AIM OF THE EXERCISE: Write out the entries below once more, exactly.

RECORDED DATA:
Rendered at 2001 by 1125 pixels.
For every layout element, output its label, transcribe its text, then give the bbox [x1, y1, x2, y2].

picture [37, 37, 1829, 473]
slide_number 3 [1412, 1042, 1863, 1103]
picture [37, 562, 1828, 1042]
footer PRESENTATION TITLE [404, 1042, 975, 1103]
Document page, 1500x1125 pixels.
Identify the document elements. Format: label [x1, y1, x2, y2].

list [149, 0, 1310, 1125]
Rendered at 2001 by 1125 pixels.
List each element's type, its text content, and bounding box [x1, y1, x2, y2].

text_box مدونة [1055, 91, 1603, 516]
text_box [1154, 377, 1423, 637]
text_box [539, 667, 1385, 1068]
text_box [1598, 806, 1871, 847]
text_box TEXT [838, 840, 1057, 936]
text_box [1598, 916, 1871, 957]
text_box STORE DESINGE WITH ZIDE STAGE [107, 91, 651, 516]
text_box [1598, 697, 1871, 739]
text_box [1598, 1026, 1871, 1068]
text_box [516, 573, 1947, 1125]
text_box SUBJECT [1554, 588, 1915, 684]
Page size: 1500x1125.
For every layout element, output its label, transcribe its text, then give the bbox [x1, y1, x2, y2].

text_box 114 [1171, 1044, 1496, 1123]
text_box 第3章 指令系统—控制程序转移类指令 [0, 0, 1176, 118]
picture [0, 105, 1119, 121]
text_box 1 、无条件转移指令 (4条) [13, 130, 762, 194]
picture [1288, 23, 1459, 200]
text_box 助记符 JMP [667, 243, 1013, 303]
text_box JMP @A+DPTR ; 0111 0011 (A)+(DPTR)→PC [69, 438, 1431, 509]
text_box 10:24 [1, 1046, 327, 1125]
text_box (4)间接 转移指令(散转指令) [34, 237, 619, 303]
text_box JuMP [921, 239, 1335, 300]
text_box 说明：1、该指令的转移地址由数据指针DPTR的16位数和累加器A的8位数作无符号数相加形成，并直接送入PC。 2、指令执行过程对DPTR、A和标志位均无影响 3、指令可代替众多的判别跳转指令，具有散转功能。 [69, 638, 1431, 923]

ANSWER TO THE EXERCISE:
Rendered at 2001 by 1125 pixels.
For every layout element, output its label, transcribe its text, then give the bbox [x1, y1, x2, y2].

picture [37, 37, 1829, 473]
slide_number 3 [1412, 1042, 1863, 1103]
picture [37, 562, 1828, 1042]
footer PRESENTATION TITLE [404, 1042, 975, 1103]
Document page, 1500x1125 pixels.
Identify the document elements. Format: label [x1, y1, x2, y2].

list [149, 0, 1310, 1125]
Rendered at 2001 by 1125 pixels.
List each element's type, its text content, and bounding box [x1, y1, x2, y2].

text_box مدونة [1055, 91, 1603, 516]
text_box [1154, 377, 1423, 637]
text_box [539, 667, 1385, 1068]
text_box [1598, 806, 1871, 847]
text_box TEXT [838, 840, 1057, 936]
text_box [1598, 916, 1871, 957]
text_box STORE DESINGE WITH ZIDE STAGE [107, 91, 651, 516]
text_box [1598, 697, 1871, 739]
text_box [1598, 1026, 1871, 1068]
text_box [516, 573, 1947, 1125]
text_box SUBJECT [1554, 588, 1915, 684]
Page size: 1500x1125.
For every layout element, output its label, transcribe its text, then give the bbox [x1, y1, x2, y2].

text_box 114 [1171, 1044, 1496, 1123]
text_box 第3章 指令系统—控制程序转移类指令 [0, 0, 1176, 118]
picture [0, 105, 1119, 121]
text_box 1 、无条件转移指令 (4条) [13, 130, 762, 194]
picture [1288, 23, 1459, 200]
text_box 助记符 JMP [667, 243, 1013, 303]
text_box JMP @A+DPTR ; 0111 0011 (A)+(DPTR)→PC [69, 438, 1431, 509]
text_box 10:24 [1, 1046, 327, 1125]
text_box (4)间接 转移指令(散转指令) [34, 237, 619, 303]
text_box JuMP [921, 239, 1335, 300]
text_box 说明：1、该指令的转移地址由数据指针DPTR的16位数和累加器A的8位数作无符号数相加形成，并直接送入PC。 2、指令执行过程对DPTR、A和标志位均无影响 3、指令可代替众多的判别跳转指令，具有散转功能。 [69, 638, 1431, 923]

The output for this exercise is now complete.